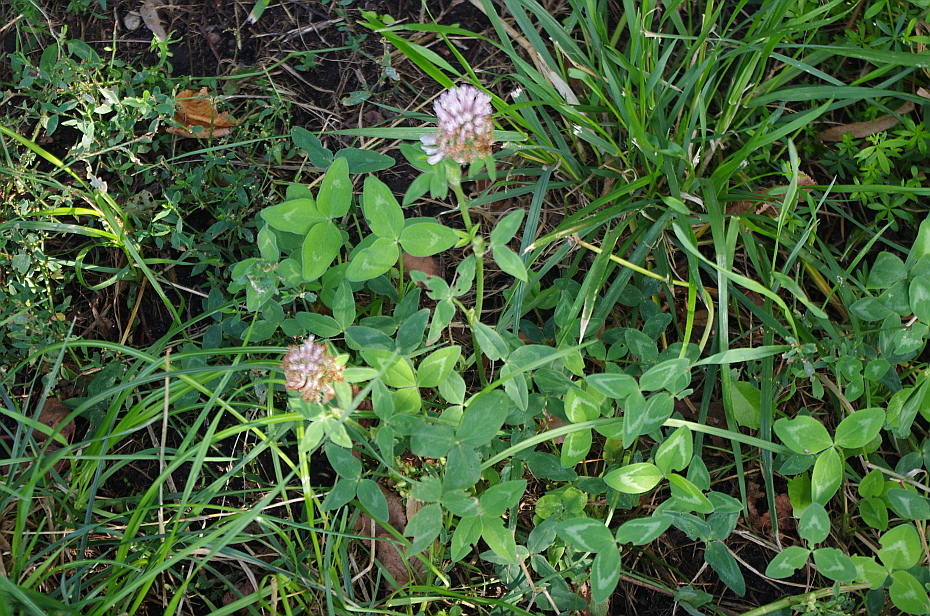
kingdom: Plantae
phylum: Tracheophyta
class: Magnoliopsida
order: Fabales
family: Fabaceae
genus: Trifolium
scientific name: Trifolium pratense
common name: Red clover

= = = = = = =

**AIM OF THE EXERCISE:** Format the lines above as a JSON list of strings, with one string for each line and no blank lines. Leave the picture out of the answer.

**SOLUTION TO THIS TASK:**
[
  "kingdom: Plantae",
  "phylum: Tracheophyta",
  "class: Magnoliopsida",
  "order: Fabales",
  "family: Fabaceae",
  "genus: Trifolium",
  "scientific name: Trifolium pratense",
  "common name: Red clover"
]